One last warning: if a charity was created since 9/11, be extremely wary. As we mentioned, a lot of charity profiteers flocked to this sector in the last decade or so, because that’s where the generosity is. Or to boil it down: “That’s where the money is” — Willie Sutton. Mr Sutton, you may recall, was a bank robber, a trade that’s been in decline since his heyday. The Willie Suttons of the 21st Century run charities — with the blessing of the IRS and other government entities. There are some good post-911 charities, but there really weren’t any new problems to address, just new people wanting to be involved — many for good reasons, other for less so. (And this dynamic affected traditional charities, too.

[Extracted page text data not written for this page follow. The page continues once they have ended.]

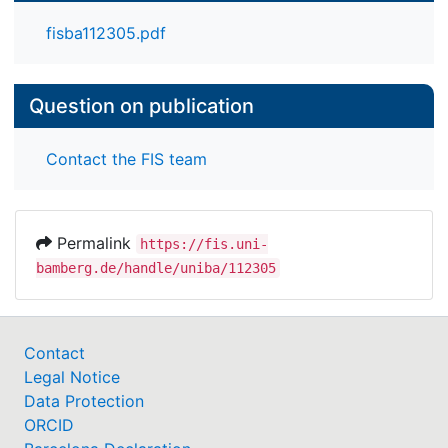
fisba112305.pdf
Question on publication
Contact the FIS team
Permalink
https://fis.uni-
bamberg.de/handle/uniba/112305
Contact
Legal Notice
Data Protection
ORCID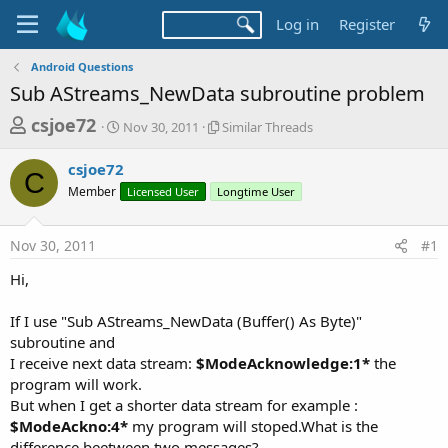
Log in
Register
Android Questions
Sub AStreams_NewData subroutine problem
T
S
S
csjoe72
Nov 30, 2011
Similar Threads
t
i
h
a
m
csjoe72
r
r
i
C
Member
t
Licensed User
Longtime User
l
e
d
a
a
a
r
Nov 30, 2011
#1
d
t
T
e
h
s
Hi,
r
t
e
a
If I use "Sub AStreams_NewData (Buffer() As Byte)"
a
d
subroutine and
r
s
I receive next data stream:
$ModeAcknowledge:1*
the
t
program will work.
e
But when I get a shorter data stream for example :
r
$ModeAckno:4*
my program will stoped.What is the
difference beetween two messages?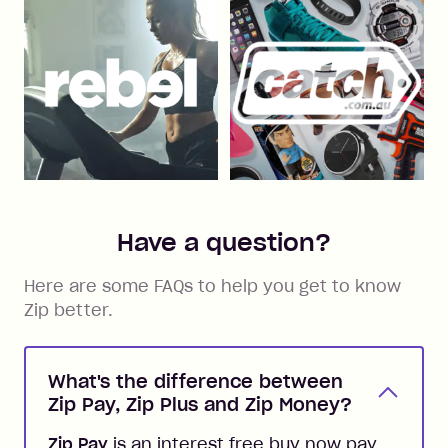
Have a question?
Here are some FAQs to help you get to know
Zip better.
What's the difference between
Zip Pay, Zip Plus and Zip Money?
Zip Pay
is an interest free buy now pay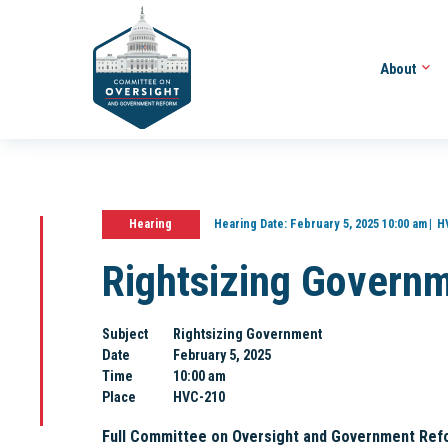
About
Hearing
Hearing Date:
February 5, 2025 10:00 am
H
Rightsizing Govern
Subject
Rightsizing Government
Date
February 5, 2025
Time
10:00 am
Place
HVC-210
Full Committee on Oversight and Government Ref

The American Red Cross, a perennial bad-financial-management tale, parlayed 9/11 into huge fundraising — and then hung on to the money, paying the fundraisers bonuses).

 

One thought on “Exercise Caution with Veterans’ Charities

  1. Hognose Post author

    Here’s a training aid from a Poynter Institute class on investigative reporting of fraudulent charities:
    http://www.newsu.org/course_files/veteranscharityfraud.pdf

    Also, we have since heard of a case where the charity (if that’s the word) had a contractual arrangement with a fundraiser that allowed the fundraiser to retain 100% of the funds raised to repay any expenses it incurred in fund raising — and Hollywood accounting ensured they were always in the red, on paper.

    A 2003 Supreme Court decision forbade states from requiring telemarketers to disclose what percentage they were retaining, so don’t expect honesty there.